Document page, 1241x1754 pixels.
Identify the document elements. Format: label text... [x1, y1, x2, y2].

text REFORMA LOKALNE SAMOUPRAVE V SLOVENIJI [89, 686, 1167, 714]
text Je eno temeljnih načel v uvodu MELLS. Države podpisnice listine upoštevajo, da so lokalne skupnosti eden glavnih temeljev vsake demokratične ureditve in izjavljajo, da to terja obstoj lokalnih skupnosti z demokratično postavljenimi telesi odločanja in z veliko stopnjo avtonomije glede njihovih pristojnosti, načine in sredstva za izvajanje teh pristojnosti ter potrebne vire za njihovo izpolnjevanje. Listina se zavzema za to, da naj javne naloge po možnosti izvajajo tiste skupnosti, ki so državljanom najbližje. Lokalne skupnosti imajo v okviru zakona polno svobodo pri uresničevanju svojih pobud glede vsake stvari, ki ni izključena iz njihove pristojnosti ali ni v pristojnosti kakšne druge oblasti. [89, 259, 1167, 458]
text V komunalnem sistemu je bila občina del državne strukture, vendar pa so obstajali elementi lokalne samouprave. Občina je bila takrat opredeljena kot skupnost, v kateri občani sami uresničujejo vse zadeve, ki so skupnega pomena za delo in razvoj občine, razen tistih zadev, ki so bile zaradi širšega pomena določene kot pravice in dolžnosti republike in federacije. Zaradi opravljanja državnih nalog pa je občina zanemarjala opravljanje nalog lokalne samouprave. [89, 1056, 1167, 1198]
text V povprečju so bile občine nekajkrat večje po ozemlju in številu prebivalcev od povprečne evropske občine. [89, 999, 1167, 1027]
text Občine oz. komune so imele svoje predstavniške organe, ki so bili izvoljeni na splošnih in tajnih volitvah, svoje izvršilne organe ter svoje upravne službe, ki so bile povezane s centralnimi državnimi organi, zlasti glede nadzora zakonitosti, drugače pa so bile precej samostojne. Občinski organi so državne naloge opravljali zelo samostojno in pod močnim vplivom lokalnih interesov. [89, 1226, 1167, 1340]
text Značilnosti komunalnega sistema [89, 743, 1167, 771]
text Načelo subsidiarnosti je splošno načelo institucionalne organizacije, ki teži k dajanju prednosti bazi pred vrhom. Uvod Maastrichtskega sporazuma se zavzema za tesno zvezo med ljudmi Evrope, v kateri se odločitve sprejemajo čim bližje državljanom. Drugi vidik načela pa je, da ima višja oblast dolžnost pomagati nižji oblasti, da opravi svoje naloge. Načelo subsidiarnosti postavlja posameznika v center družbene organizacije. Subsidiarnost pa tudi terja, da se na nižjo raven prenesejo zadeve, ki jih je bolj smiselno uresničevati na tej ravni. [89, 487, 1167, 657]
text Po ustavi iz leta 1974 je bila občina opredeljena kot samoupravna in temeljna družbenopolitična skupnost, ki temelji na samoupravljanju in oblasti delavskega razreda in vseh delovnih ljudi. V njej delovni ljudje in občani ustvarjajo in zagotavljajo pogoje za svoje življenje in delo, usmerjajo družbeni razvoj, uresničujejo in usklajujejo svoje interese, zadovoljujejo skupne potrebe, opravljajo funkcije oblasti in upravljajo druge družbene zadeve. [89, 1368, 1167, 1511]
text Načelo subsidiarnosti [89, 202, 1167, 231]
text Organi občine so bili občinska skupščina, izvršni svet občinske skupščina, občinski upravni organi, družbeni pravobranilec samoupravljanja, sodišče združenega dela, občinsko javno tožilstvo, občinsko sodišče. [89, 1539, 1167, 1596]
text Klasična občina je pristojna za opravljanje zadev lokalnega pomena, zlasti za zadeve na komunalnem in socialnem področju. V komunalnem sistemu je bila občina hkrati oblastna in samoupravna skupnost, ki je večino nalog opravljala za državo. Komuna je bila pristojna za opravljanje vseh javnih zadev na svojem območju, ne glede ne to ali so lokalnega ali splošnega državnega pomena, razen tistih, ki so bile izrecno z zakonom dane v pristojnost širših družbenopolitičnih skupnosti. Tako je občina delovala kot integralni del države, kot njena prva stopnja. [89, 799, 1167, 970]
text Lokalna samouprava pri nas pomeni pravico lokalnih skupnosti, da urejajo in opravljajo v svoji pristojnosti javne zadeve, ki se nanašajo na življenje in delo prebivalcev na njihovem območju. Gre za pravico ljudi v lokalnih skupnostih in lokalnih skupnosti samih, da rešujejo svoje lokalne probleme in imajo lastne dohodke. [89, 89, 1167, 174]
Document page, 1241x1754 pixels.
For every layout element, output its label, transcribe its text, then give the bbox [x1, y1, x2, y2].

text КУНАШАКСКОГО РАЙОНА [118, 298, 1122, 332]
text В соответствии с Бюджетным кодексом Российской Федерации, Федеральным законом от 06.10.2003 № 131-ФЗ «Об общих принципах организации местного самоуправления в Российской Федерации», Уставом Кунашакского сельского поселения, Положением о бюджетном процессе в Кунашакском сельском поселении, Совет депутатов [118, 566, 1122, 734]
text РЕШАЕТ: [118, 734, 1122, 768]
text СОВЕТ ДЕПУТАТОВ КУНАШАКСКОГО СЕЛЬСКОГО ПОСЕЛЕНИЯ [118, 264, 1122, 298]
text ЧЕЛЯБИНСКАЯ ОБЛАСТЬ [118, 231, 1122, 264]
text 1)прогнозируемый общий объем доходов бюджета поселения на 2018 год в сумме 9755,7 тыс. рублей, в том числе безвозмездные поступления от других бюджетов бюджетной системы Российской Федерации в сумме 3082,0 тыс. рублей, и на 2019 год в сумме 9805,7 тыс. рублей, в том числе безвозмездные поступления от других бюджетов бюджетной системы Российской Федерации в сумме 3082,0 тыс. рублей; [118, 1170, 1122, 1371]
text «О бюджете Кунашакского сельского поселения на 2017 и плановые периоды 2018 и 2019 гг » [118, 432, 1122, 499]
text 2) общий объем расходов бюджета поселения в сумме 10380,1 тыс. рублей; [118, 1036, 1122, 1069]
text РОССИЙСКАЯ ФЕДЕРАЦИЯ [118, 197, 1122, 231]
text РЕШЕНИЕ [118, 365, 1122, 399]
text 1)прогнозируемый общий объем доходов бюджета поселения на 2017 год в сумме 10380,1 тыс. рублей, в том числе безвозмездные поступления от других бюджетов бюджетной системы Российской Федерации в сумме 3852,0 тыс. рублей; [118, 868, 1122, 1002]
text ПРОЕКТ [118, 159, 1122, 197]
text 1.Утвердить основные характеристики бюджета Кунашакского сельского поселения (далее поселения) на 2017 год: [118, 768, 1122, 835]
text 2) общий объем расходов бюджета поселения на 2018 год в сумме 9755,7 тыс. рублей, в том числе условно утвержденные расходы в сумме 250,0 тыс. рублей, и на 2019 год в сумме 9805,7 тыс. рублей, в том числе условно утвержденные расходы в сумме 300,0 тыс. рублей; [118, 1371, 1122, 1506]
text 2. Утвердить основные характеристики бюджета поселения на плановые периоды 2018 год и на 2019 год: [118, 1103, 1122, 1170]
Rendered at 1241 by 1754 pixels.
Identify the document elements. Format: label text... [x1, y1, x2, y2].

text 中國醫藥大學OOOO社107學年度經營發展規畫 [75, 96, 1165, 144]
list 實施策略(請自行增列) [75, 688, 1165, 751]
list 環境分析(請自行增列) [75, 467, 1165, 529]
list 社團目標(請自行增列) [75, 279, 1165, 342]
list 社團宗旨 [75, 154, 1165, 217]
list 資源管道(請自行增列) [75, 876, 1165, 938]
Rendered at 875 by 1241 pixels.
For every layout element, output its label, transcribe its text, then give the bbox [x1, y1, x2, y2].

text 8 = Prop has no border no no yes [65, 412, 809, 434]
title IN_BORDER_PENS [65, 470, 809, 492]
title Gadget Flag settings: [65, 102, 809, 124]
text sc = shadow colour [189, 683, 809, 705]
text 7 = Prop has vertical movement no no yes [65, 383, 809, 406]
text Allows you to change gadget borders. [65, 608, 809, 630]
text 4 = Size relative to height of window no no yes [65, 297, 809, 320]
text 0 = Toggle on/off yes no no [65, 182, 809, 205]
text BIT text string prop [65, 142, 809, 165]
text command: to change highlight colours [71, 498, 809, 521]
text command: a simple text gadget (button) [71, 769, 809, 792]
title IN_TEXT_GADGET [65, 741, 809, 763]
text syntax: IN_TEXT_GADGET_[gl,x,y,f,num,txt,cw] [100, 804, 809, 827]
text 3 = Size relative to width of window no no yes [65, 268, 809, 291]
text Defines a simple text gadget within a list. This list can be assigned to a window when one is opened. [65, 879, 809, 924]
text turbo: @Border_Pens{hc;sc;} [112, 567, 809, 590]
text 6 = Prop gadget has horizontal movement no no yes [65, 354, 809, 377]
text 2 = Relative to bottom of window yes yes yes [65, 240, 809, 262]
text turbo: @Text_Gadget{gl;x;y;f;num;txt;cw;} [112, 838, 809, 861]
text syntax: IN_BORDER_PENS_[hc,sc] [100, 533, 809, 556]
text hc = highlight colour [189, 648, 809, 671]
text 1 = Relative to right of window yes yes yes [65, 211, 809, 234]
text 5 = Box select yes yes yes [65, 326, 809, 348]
============================================================
**The exercise:**
Pick out every line of the listing that contains the string "Rendered". Treat uppercase and lowercase as different.

**Response to this exercise:**
Rendered at 1241 by 1754 pixels.
Rendered at 875 by 1241 pixels.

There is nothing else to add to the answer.